**Work task**
Counting from the line that holds "STAC-1491, due: Sep 22 -> Sep 23", return each line exactly, through and including the last line of the entries.

**Material for this exercise**
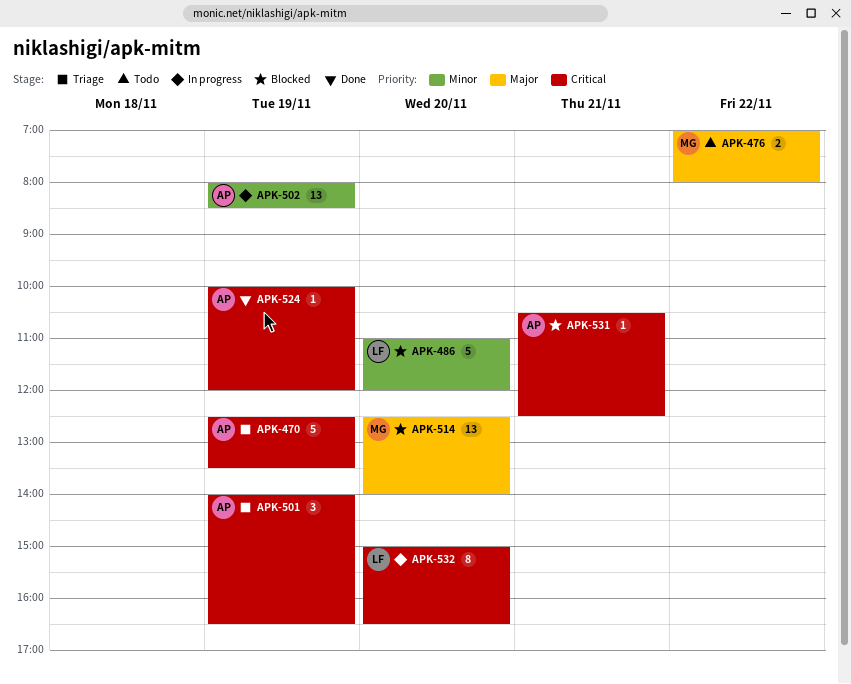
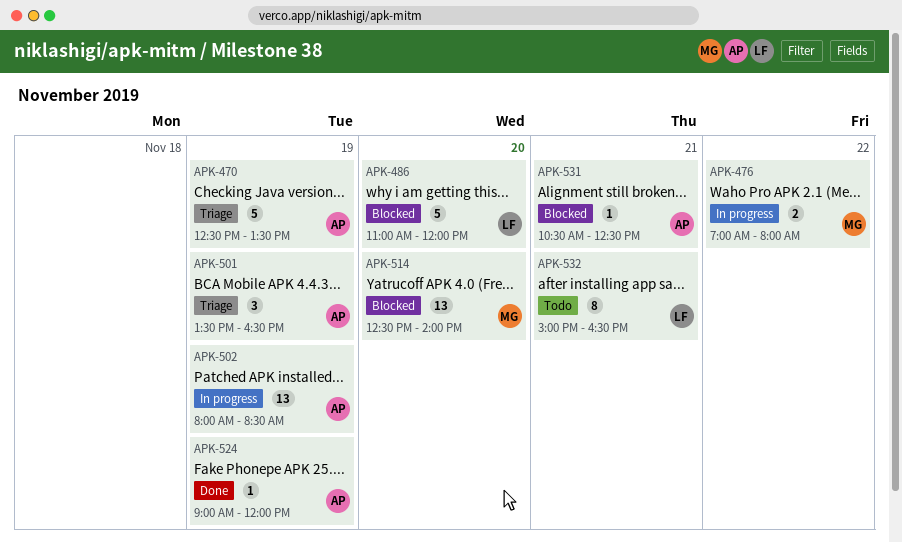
APK-476, status: Todo -> In progress
APK-501, begins: 14:00 -> 13:30
APK-524, begins: 10:00 -> 09:00
APK-532, status: In progress -> Todo
APK-532, day: Nov 20 -> Nov 21

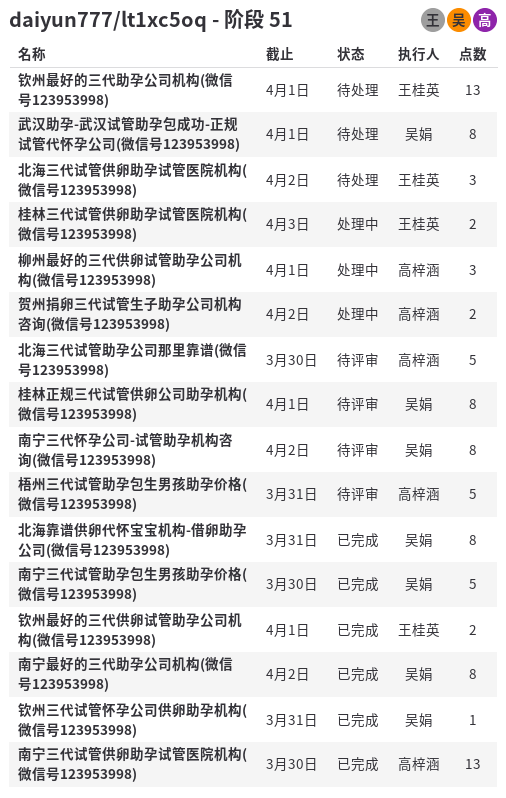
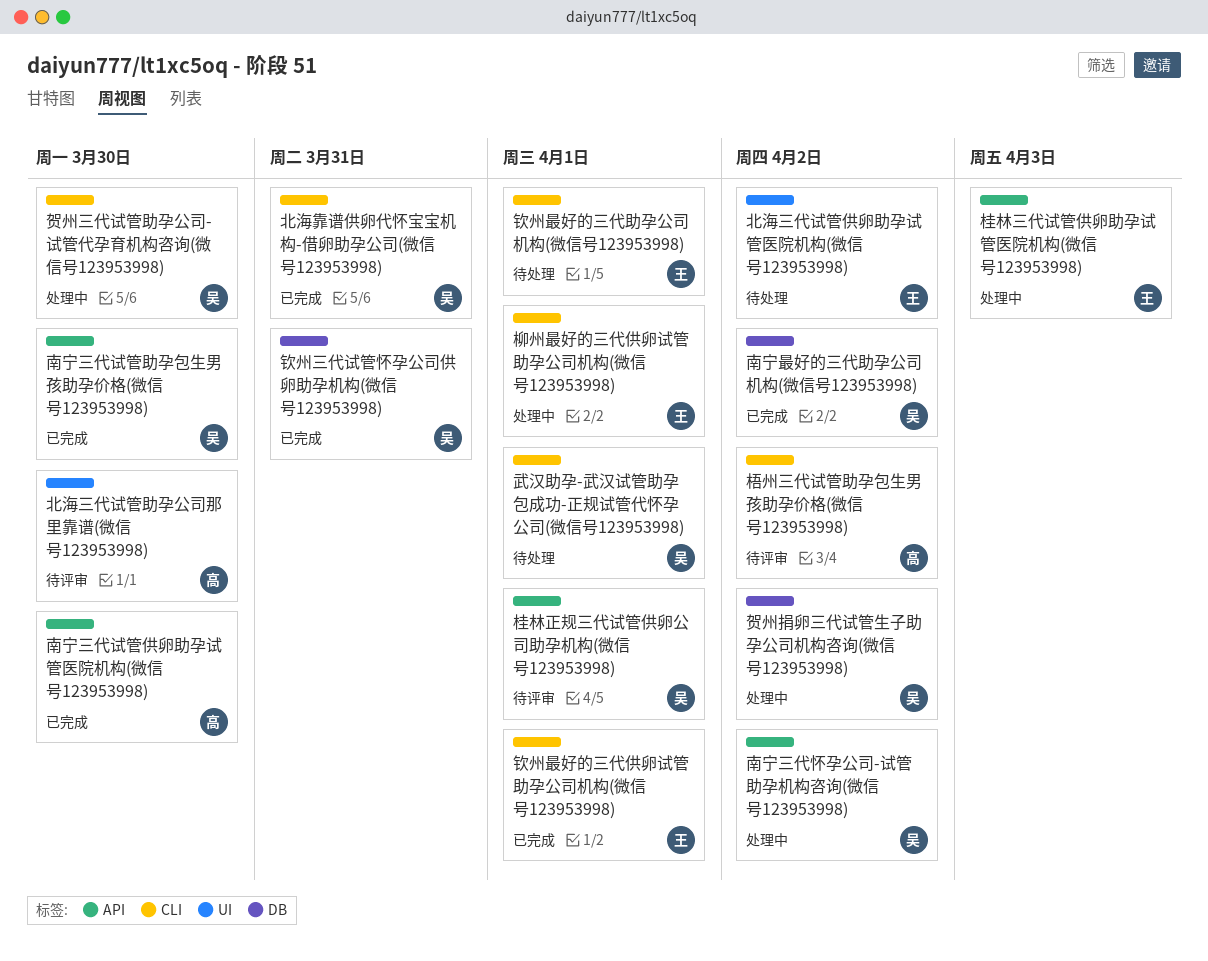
南宁三代怀孕公司-试管助孕机构咨询(微信号123953998), status: 待评审 -> 处理中
柳州最好的三代供卵试管助孕公司机构(微信号123953998), owner: 高梓涵 -> 王桂英
梧州三代试管助孕包生男孩助孕价格(微信号123953998), due: Mar 31 -> Apr 2
贺州三代试管助孕公司-试管代孕育机构咨询(微信号123953998): none -> present
贺州捐卵三代试管生子助孕公司机构咨询(微信号123953998), owner: 高梓涵 -> 吴娟

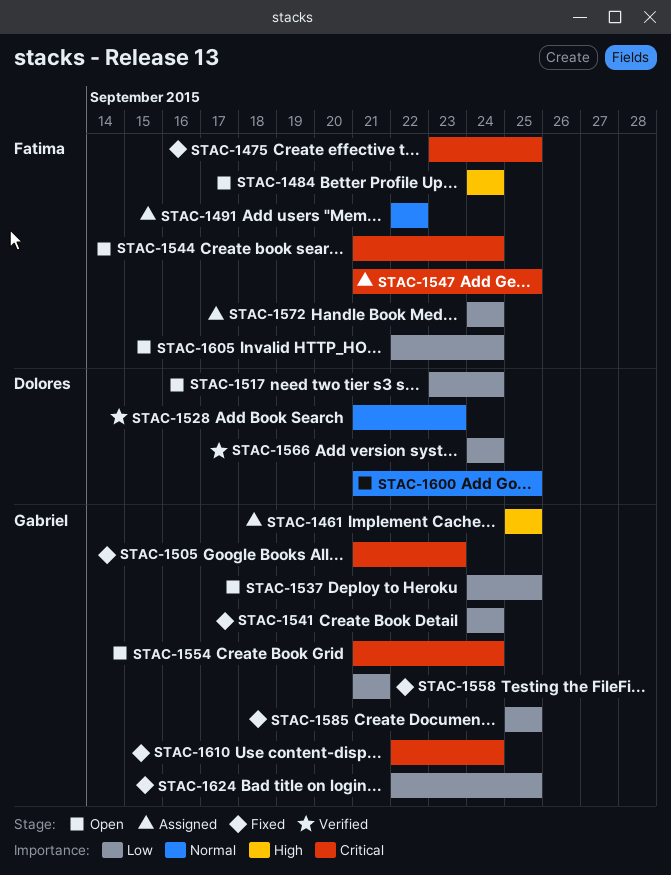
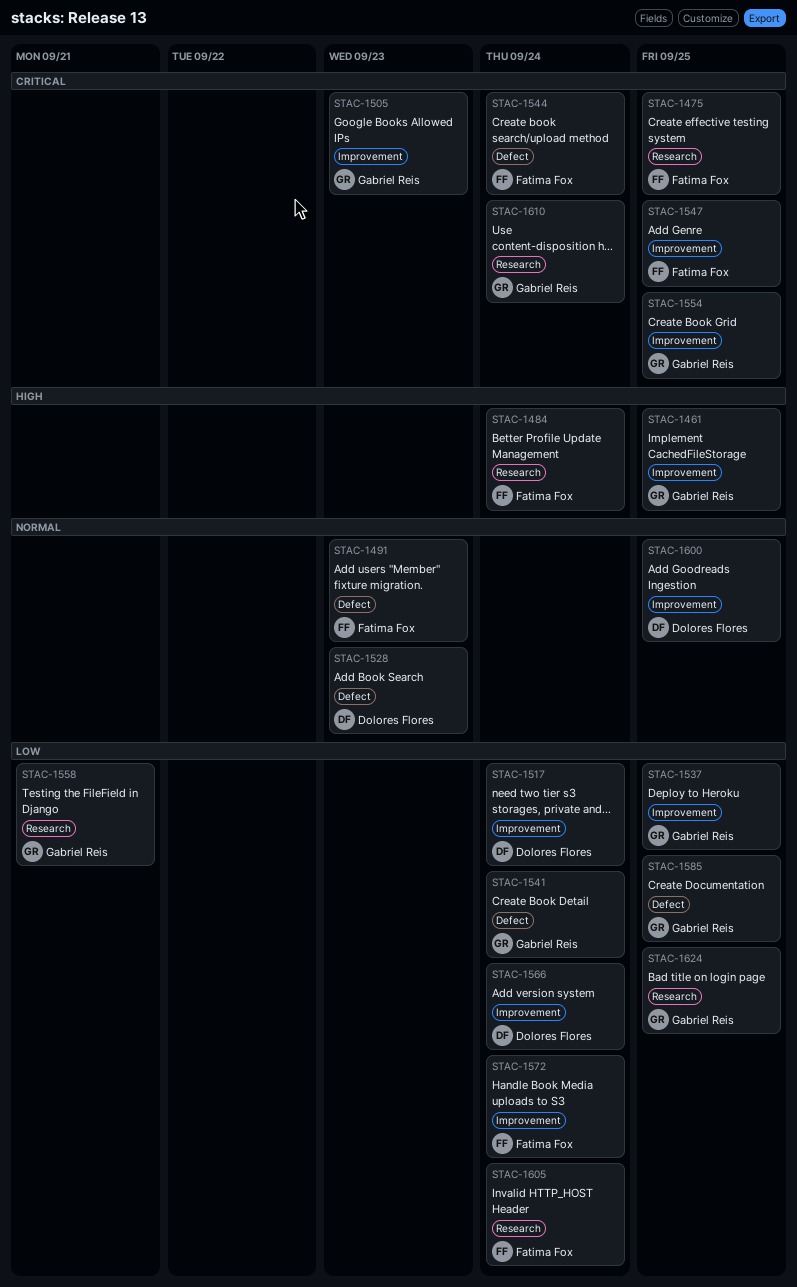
STAC-1491, due: Sep 22 -> Sep 23
STAC-1554, due: Sep 24 -> Sep 25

**Reply**
STAC-1491, due: Sep 22 -> Sep 23
STAC-1554, due: Sep 24 -> Sep 25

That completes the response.